MAE: 1521742.21 руб.
R²: 0.25


**Вывод**: \
Метрики довольно плачевные даже для baseline. Данная модель с текущей предобработкой данных явно не справляется с нашей задачей. Скорее всего, нужно улучшить качественную проработку признаков, возможно, попробовать другие кодировщики или попробовать более мощные модели для повышения точности прогнозирования.

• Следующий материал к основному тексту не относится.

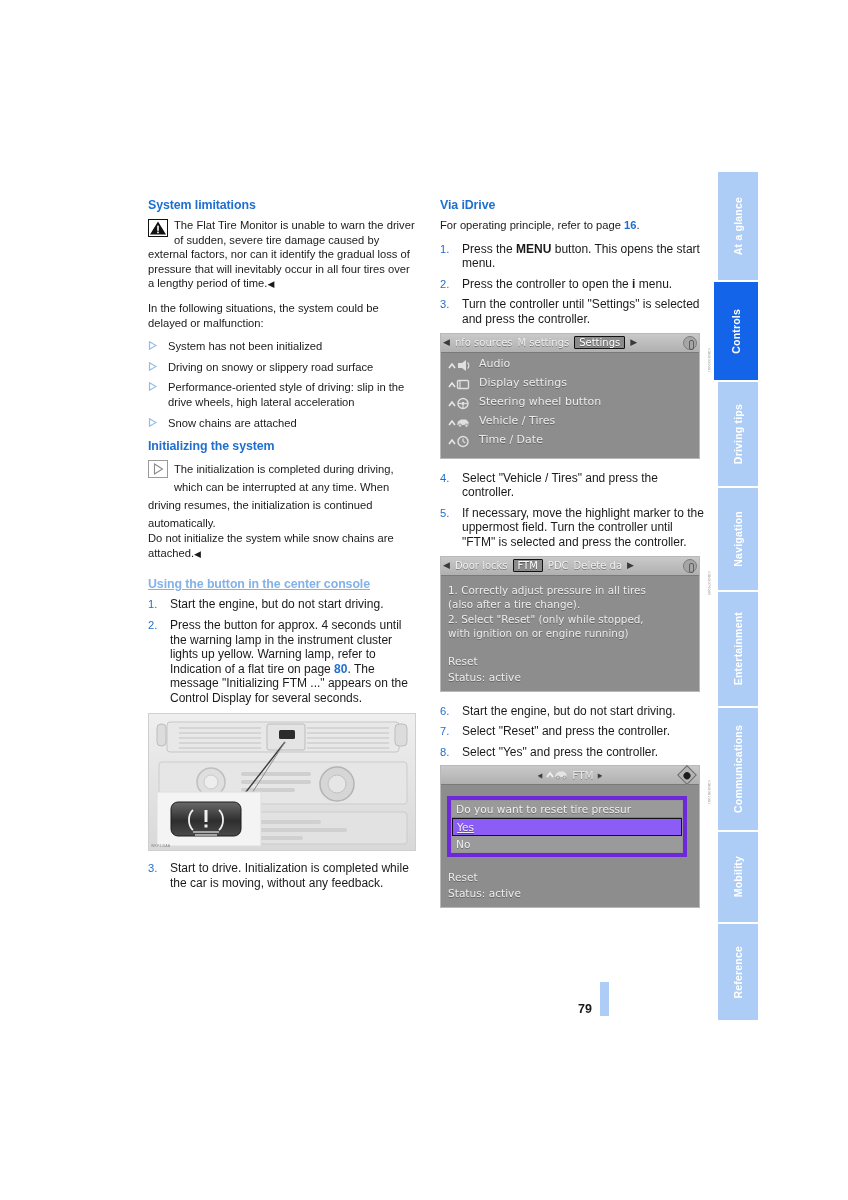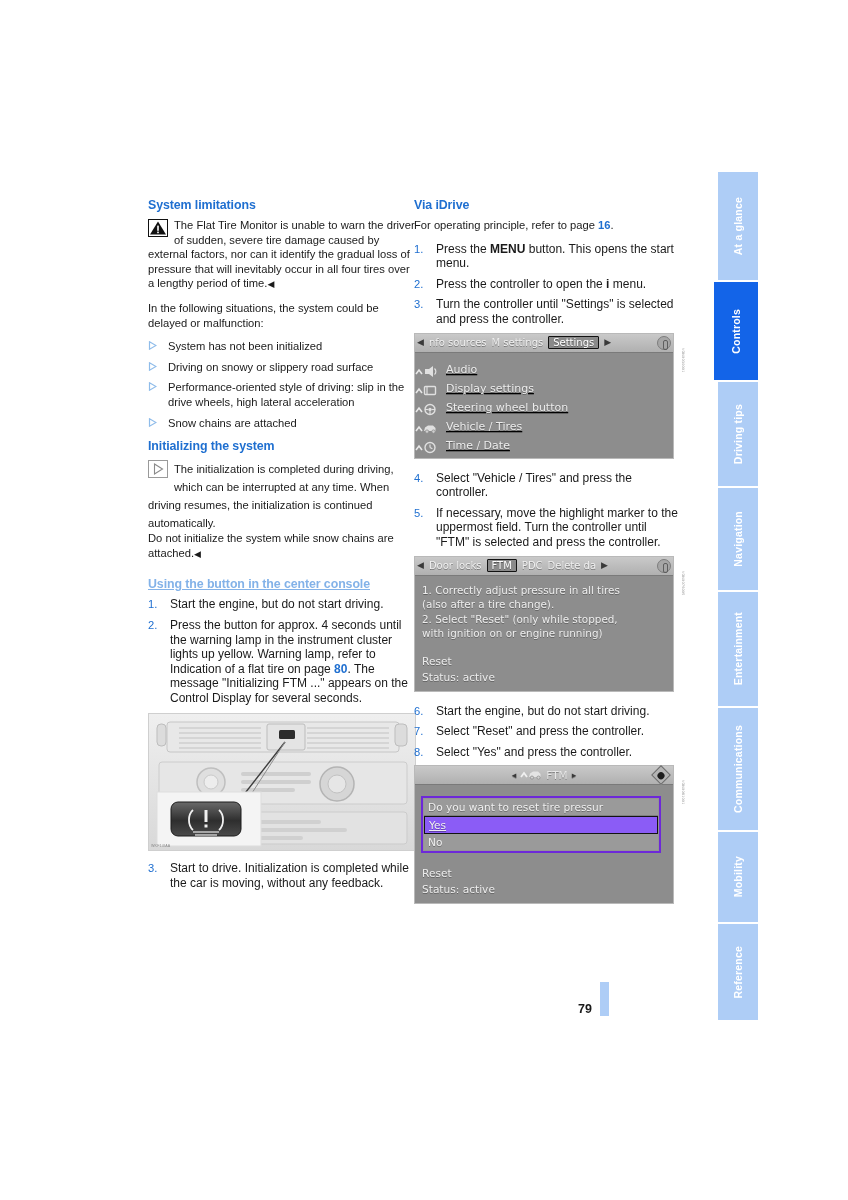--- a/index.html
+++ b/index.html
@@ -20,21 +20,21 @@
     border-radius: 16px;
   }
 
   
   .col {
     position: absolute;
     width: 268px;
     top: 198px;
   }
   .col-left  { left: 148px; }
-  .col-right { left: 414px; }
+  .col-right { left: 440px; }
 
   
   .h-section {
     font-size: 12.4px;
     font-weight: bold;
     color: #1f6fd0;
     letter-spacing: -0.1px;
     margin-bottom: 5px;
     line-height: 15px;
   }
@@ -170,25 +170,24 @@
     position: absolute; left: 5px; top: 3px;
     width: 3px; height: 8px;
     border: 1px solid #5e5e5e;
     border-radius: 2px;
   }
 
   .idrive-body { padding: 4px 0 6px 0; }
 
   .mrow {
     display: flex;
-    align-items: flex-end;
+    align-items: flex-start;
     height: 19px;
-    padding-left: 0;
+    padding-left: 7px;
     gap: 9px;
-    text-decoration: underline;
   }
   .mrow .mlabel {
     font-size: 11px;
     color: #ececec;
     text-shadow: 0 1px 0 rgba(0,0,0,.3);
   }
   .micon { width: 22px; flex: 0 0 22px; height: 13px; }
 
   .ftm-lines {
     padding: 3px 7px 0 7px;
@@ -225,21 +224,21 @@
   }
   .idrive-knob::after {
     content:"";
     position:absolute; left:3px; top:3px;
     width:7px; height:7px; border-radius:50%;
     background:#1d1d1d;
   }
   .dlg {
     margin: 7px 12px 0 6px;
     background: #949494;
-    border: 2px solid #6d28d9;
+    border: 4px solid #6d28d9;
     padding: 1px;
   }
   .dlg-row {
     font-size: 10.6px;
     color: #f0f0f0;
     text-shadow: 0 1px 0 rgba(0,0,0,.3);
     padding: 2px 4px;
     background: #9a9a9a;
     border-bottom: 1px solid #7f7f7f;
     white-space: nowrap;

## Decision Tree Regression

In [59]:
from sklearn.pipeline import Pipeline
from sklearn.compose import ColumnTransformer
from sklearn.preprocessing import StandardScaler, OneHotEncoder
from sklearn.tree import DecisionTreeRegressor
from sklearn.model_selection import GridSearchCV

In [60]:
preprocessor = ColumnTransformer([
    ('num', StandardScaler(), numeric_features),
    ('cat', OneHotEncoder(handle_unknown='ignore'), categorical_features)
])

In [61]:
model_pipeline = Pipeline([
    ('preprocessor', preprocessor),
    ('regressor', DecisionTreeRegressor(random_state=RANDOM_STATE))
])

In [62]:
param_grid = {
    'regressor__max_depth': [None, 5, 10, 20],
    'regressor__min_samples_split': [2, 5, 10],
    'regressor__min_samples_leaf': [1, 2, 4]
}

grid_search = GridSearchCV(model_pipeline, param_grid, cv=5, scoring='r2', n_jobs=-1, verbose=1)

In [63]:
grid_search.fit(X_train, y_train)
print("Лучшие параметры:", grid_search.best_params_)

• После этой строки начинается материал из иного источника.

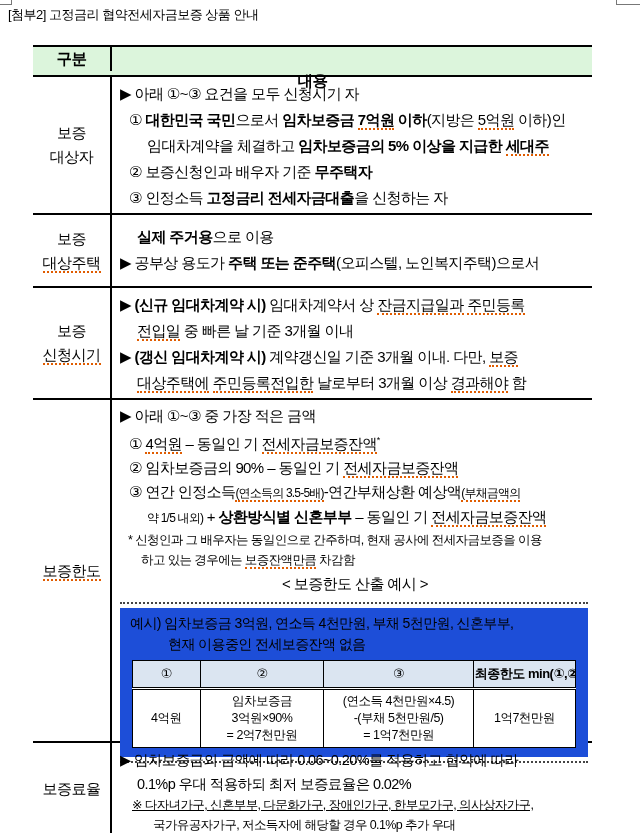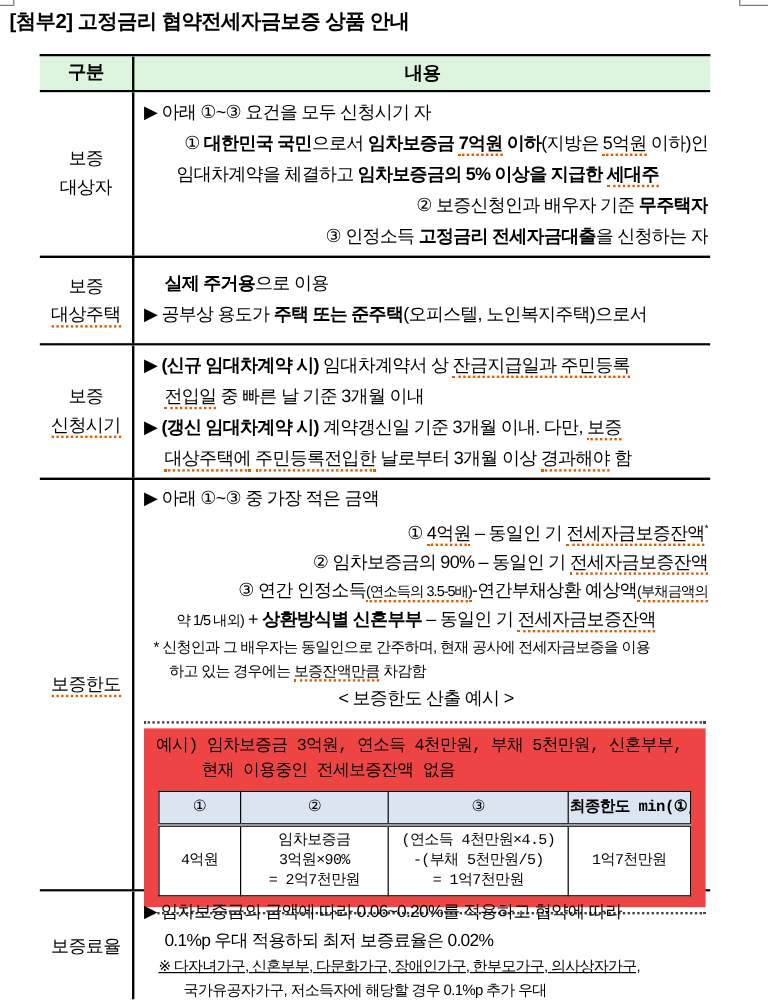--- a/index.html
+++ b/index.html
@@ -7,29 +7,29 @@
     width:640px;height:833px;background:#ffffff;color:#000;
     font-family:"Liberation Sans","DejaVu Sans",sans-serif;
     overflow:hidden;position:relative;
   }
   .artifact{position:absolute;border-color:#8a8a8a;}
   .art-l-h{left:0;top:4px;width:11px;border-top:1.5px solid #777;}
   .art-l-v{left:11px;top:0;height:5px;border-left:1.5px solid #777;}
   .art-r-h{right:0;top:4px;width:23px;border-top:1.5px solid #777;}
   .art-r-v{right:23px;top:0;height:5px;border-left:1.5px solid #777;}
   .title{
-    position:absolute;left:8px;top:6px;font-size:17px;font-weight:bold;
+    position:absolute;left:8px;top:6px;font-size:13px;font-weight:normal;
     letter-spacing:-0.5px;white-space:nowrap;
   }
   .tbl{
     position:absolute;left:33px;top:45px;width:559px;height:788px;
     border-top:2px solid #000;overflow:hidden;box-sizing:border-box;
   }
   .row{display:flex;border-bottom:2px solid #000;box-sizing:border-box;background:#fff;}
-  .hrow{height:30px;background:#dcf5dc;}
+  .hrow{height:30px;background:#dcf5dc;flex-direction:column;}
   .hrow .lbl{font-weight:bold;font-size:15.5px;}
   .hrow .cnt{display:flex;align-items:center;justify-content:center;
     font-weight:bold;font-size:15.5px;padding:0;line-height:normal;}
   .lbl{
     width:79px;flex:none;border-right:2px solid #000;box-sizing:border-box;
     display:flex;flex-direction:column;justify-content:center;align-items:center;
     font-size:15px;line-height:24px;text-align:center;letter-spacing:-0.5px;
   }
   .cnt{
     flex:1;min-width:0;box-sizing:border-box;padding:4px 2px 0 8px;
@@ -39,40 +39,40 @@
   .r1{height:138px;}
   .r2{height:73px;}
   .r2 .cnt{padding-top:9px;}
   .r3{height:112px;}
   .r4{height:343px;}
   .r4 .cnt{line-height:24px;padding-top:4px;}
   .r5{height:92px;border-bottom:none;}
   .r5 .cnt{line-height:24px;padding-top:5px;font-size:14.5px;}
   
   .pb{padding-left:0;}
-  .pn{padding-left:9px;text-align:right;}
+  .pn{padding-left:9px;}
   .pc{padding-left:27px;}
   .pc1{padding-left:17px;}
   .pc2{padding-left:27px;}
   .pstar{padding-left:8px;font-size:12.5px;line-height:20px;}
   .pstarc{padding-left:21px;font-size:12.5px;line-height:20px;}
   .pcenter{text-align:center;line-height:27px;}
   .pnote{padding-left:12px;font-size:12.5px;line-height:19.5px;text-decoration:underline;}
   .pnotec{padding-left:33px;font-size:12.5px;line-height:19.5px;}
   
   .b{font-weight:bold;}
   .sm{font-size:12px;letter-spacing:-0.8px;}
   .spl{border-bottom:2px dotted #e05c00;}
   .sup{vertical-align:super;font-size:9px;}
   
   .exwrap{
     margin:5px 2px 0 0;border-top:2px dotted #444;border-bottom:2px dotted #444;
     padding:4px 0;
   }
-  .exbox{background:#ef4444;padding:5px 8px 7px;font-family:Liberation Mono, monospace;}
+  .exbox{background:#1d4ed8;padding:5px 8px 7px;}
   .exl1{font-size:14px;line-height:21px;padding-left:2px;}
   .exl2{font-size:14px;line-height:21px;padding-left:40px;}
   .extbl{
     border-collapse:collapse;margin:5px auto 2px;background:#fff;
     width:calc(100% - 8px);border:1.5px solid #000;table-layout:fixed;
   }
   .extbl th,.extbl td{
     border:1px solid #000;text-align:center;letter-spacing:-0.5px;white-space:nowrap;overflow:hidden;
   }
   .extbl th{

Fitting 5 folds for each of 36 candidates, totalling 180 fits
Лучшие параметры: {'regressor__max_depth': None, 'regressor__min_samples_leaf': 1, 'regressor__min_samples_split': 2}


In [64]:
y_pred = grid_search.predict(X_test)

In [65]:
from sklearn.metrics import mean_absolute_error, r2_score

print(f"MAE: {mean_absolute_error(y_test, y_pred):.2f} руб.")
print(f"R²: {r2_score(y_test, y_pred):.2f}")

MAE: 616943.20 руб.
R²: 0.48


In [66]:
import pickle

with open('model_tree_1_version.pkl', 'wb') as f:
    pickle.dump(grid_search, f)

Как мы видим r2_score особо не улучшился, поэтому попробуем немного поменять гиперпараметры:

In [32]:
param_grid_2 = {
    'regressor__max_depth': [5, 10, 15],
    'regressor__min_samples_split': [5, 10, 15],
    'regressor__min_samples_leaf': [3, 5, 7],
    'regressor__max_features': ['sqrt', 'log2', None],
    'regressor__ccp_alpha': [0.0, 0.001, 0.01, 0.1]
}

grid_search_2 = GridSearchCV(model_pipeline, param_grid_2, cv=5, scoring='r2', n_jobs=-1, verbose=1)

In [None]:
grid_search_2.fit(X_train, y_train)
print("Лучшие параметры:", grid_search_2.best_params_)

In [None]:
import pickle

with open('model_tree_2_version.pkl', 'wb') as f:
    pickle.dump(grid_search_2, f)

In [35]:
y_pred = grid_search_2.predict(X_test)

In [None]:
from sklearn.metrics import mean_absolute_error, r2_score

print(f"MAE: {mean_absolute_error(y_test, y_pred):.2f} руб.")
print(f"R²: {r2_score(y_test, y_pred):.2f}")

MAE: 970054.78 руб.
R²: 0.57


**Выводы**: \
Мы смогли добиться некоторого прироста качества предсказаний по сравнению с базовой моделью.
Это подтверждает, что гиперпараметрическая настройка повысила качество, но остаётся значительная доля дисперсии, которую модель не объясняет. \
Я думаю, что это неплохой резльтат для `baseline`, который можно будет еще улучшить с помощью дополнительного фичер инжиниринга или перехода на более мощные модели.